Scan the records for "tissue" and copy each line that contains it.

RECORDS FOR THE EXERCISE
- - - - -

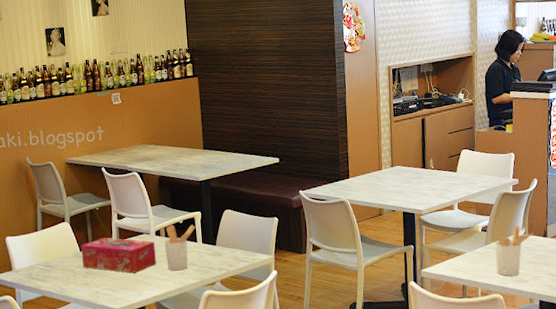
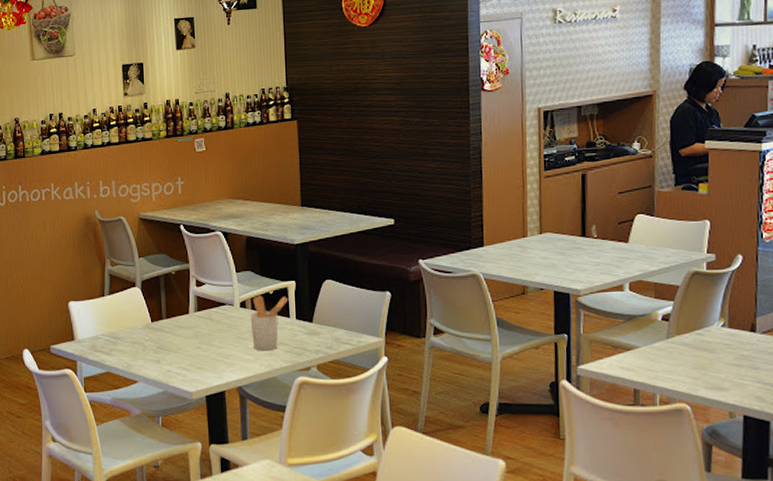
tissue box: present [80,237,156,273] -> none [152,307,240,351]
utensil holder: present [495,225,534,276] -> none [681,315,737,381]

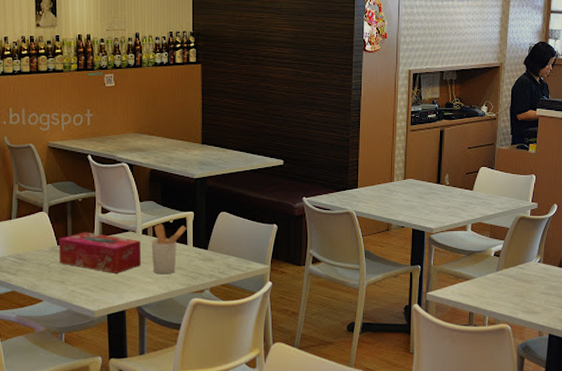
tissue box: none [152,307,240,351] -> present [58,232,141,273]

- - - - -

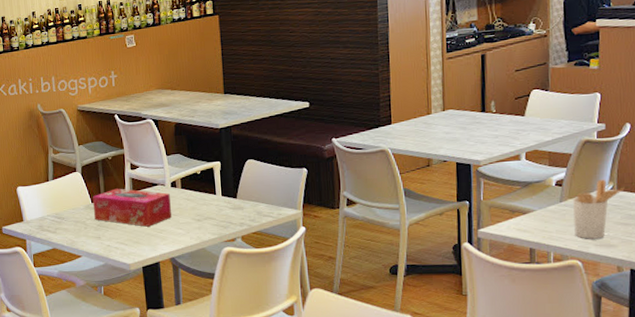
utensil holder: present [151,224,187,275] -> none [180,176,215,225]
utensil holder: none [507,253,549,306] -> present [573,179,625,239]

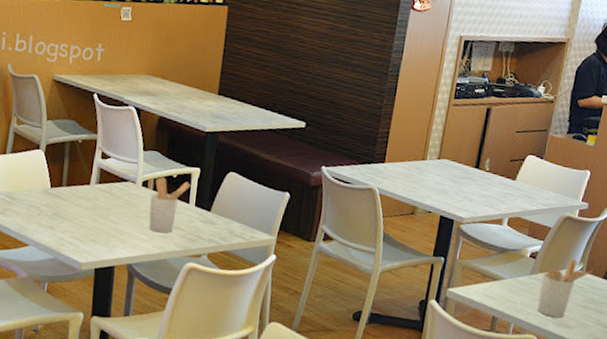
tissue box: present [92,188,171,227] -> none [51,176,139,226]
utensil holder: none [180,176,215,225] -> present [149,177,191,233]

- - - - -

TASK SOLUTION
tissue box: present [80,237,156,273] -> none [152,307,240,351]
tissue box: none [152,307,240,351] -> present [58,232,141,273]
tissue box: present [92,188,171,227] -> none [51,176,139,226]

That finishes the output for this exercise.